RECORDS FOR THE TASK section start

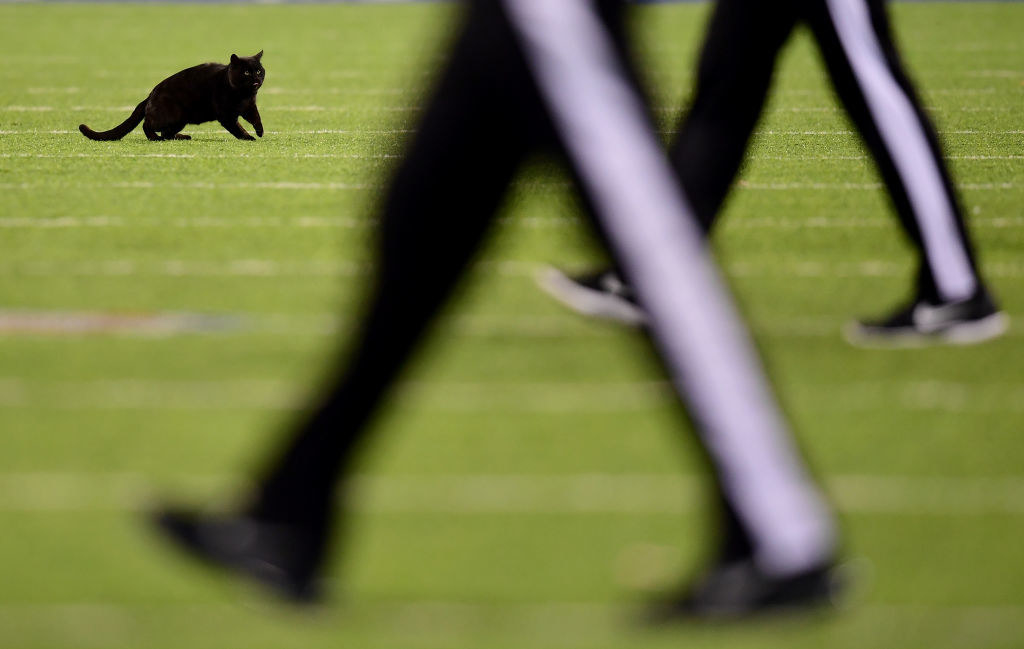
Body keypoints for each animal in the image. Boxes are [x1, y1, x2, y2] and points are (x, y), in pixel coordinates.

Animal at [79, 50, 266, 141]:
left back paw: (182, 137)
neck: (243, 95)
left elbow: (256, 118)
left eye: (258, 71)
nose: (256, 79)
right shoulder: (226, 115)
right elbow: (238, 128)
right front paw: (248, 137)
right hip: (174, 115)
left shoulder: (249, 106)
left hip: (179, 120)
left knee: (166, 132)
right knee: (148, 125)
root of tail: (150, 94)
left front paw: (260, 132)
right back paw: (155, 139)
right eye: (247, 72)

RECORDS FOR THE TASK section end

REQUIRED WORK> Retype, without any change, every line from the one with "right elbow: (238, 128)" to the bottom of the listing.

ANSWER BELOW>
right elbow: (238, 128)
right front paw: (248, 137)
right hip: (174, 115)
left shoulder: (249, 106)
left hip: (179, 120)
left knee: (166, 132)
right knee: (148, 125)
root of tail: (150, 94)
left front paw: (260, 132)
right back paw: (155, 139)
right eye: (247, 72)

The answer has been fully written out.